Sawan se tourna vers l’empereur et s’inclina légèrement pour seule réponse. Il s’assura de cacher sa surprise, il ne s’attendait pas à être envoyé avec l’enfant illégitime. Une pensée lui traversa l’esprit, celle que l’enfant ne devait pas être si indésiré. Après tout, il n’aurait pas été envoyé avec lui, s’il ne souhaitait pas s’assurer de la sécurité du garçon. Ce n’était toutefois que ses propres spéculations. L’empereur convoqua finalement le chef de la garde impériale.

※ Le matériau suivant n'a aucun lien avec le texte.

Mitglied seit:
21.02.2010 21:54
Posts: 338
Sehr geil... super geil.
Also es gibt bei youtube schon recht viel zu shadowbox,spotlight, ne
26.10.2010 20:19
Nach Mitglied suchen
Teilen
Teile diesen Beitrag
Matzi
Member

Un grand homme, à la peau sombre et à l’apparence imposante, se présenta devant lui quelques minutes plus tard. Il possédait de longs cheveux noirs affublés de deux mèches blanches. Le cliquetis de son armure résonna quand il s’agenouilla devant l’homme.

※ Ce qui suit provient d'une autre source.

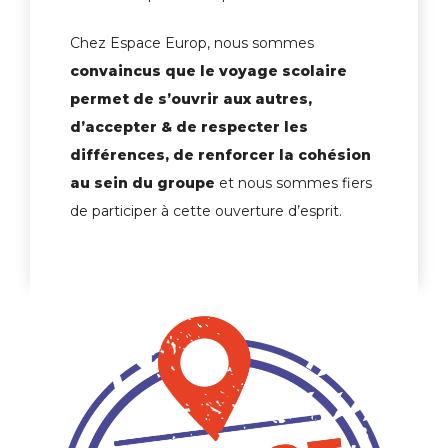
Chez Espace Europ, nous sommes
convaincus que le voyage scolaire
permet de s’ouvrir aux autres,
d’accepter & de respecter les
différences, de renforcer la cohésion
au sein du groupe
et nous sommes fiers
de participer à cette ouverture d’esprit.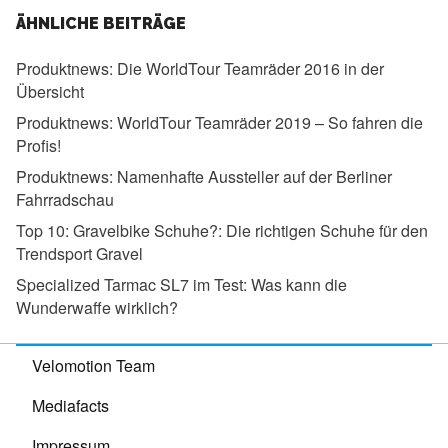
ÄHNLICHE BEITRÄGE
Produktnews:
Die WorldTour Teamräder 2016 in der
Übersicht
Produktnews:
WorldTour Teamräder 2019 – So fahren die
Profis!
Produktnews:
Namenhafte Aussteller auf der Berliner
Fahrradschau
Top 10: Gravelbike Schuhe?:
Die richtigen Schuhe für den
Trendsport Gravel
Specialized Tarmac SL7 im Test:
Was kann die
Wunderwaffe wirklich?
Velomotion Team
Mediafacts
Impressum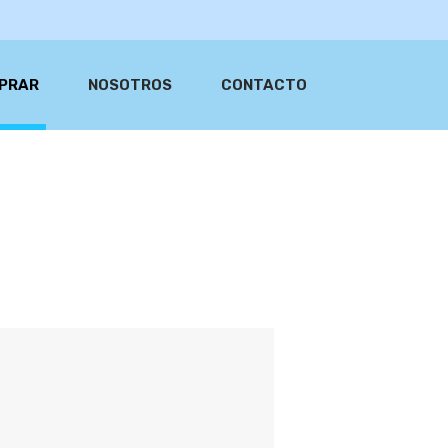
PRAR
NOSOTROS
CONTACTO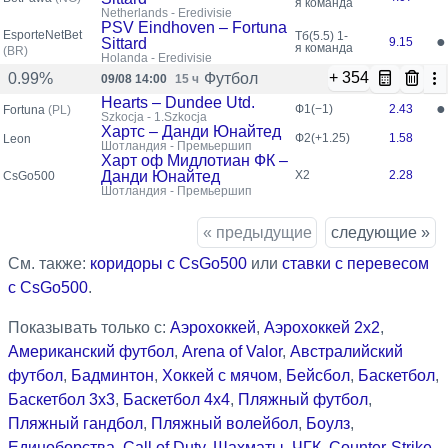
я команда
Netherlands - Eredivisie
PSV Eindhoven – Fortuna
EsporteNetBet
Тб(5.5)
1-
●
Sittard
9.15
я команда
(BR)
Holanda - Eredivisie
+ 354
Футбол
0.99%
09/08 14:00
15 ч
Hearts – Dundee Utd.
●
Ф1(−1)
2.43
Fortuna
(PL)
Szkocja - 1.Szkocja
Хартс – Данди Юнайтед
Ф2(+1.25)
1.58
Leon
Шотландия - Премьершип
Харт оф Мидлотиан ФК –
Данди Юнайтед
X2
2.28
CsGo500
Шотландия - Премьершип
« предыдущие
следующие »
См. также:
коридоры с CsGo500
или
ставки с перевесом
с CsGo500
.
Показывать только с:
Аэрохоккей
,
Аэрохоккей 2x2
,
Американский футбол
,
Arena of Valor
,
Австралийский
футбол
,
Бадминтон
,
Хоккей с мячом
,
Бейсбол
,
Баскетбол
,
Баскетбол 3x3
,
Баскетбол 4x4
,
Пляжный футбол
,
Пляжный гандбол
,
Пляжный волейбол
,
Боулз
,
Единоборства
,
Call of Duty
,
Шахматы
,
ЧГК
,
Counter-Strike
,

  • “ Vous m’avez appelé, Votre Altesse. “
  • “ Oui, Aaïm. J’ai une mission pour toi. Tu dois me ramener ici, au plus vite, mon fils illégitime. Il se trouve dans le village de ton prédécesseur, Gasran. Le nom du village est Dutum et le nom de mon fils, Oriel. “
  • “ Bien, je m’en fais de ce pas, remplir ma mission. “

En se redressant, ses yeux écarlates croisèrent le regard azur et indéchiffrable de Sawan. Le temps d’un instant, une profonde douceur se reflétèrent dans les iris du soldat, mais disparut dès que le contact fut rompu et qu’il quitta la pièce.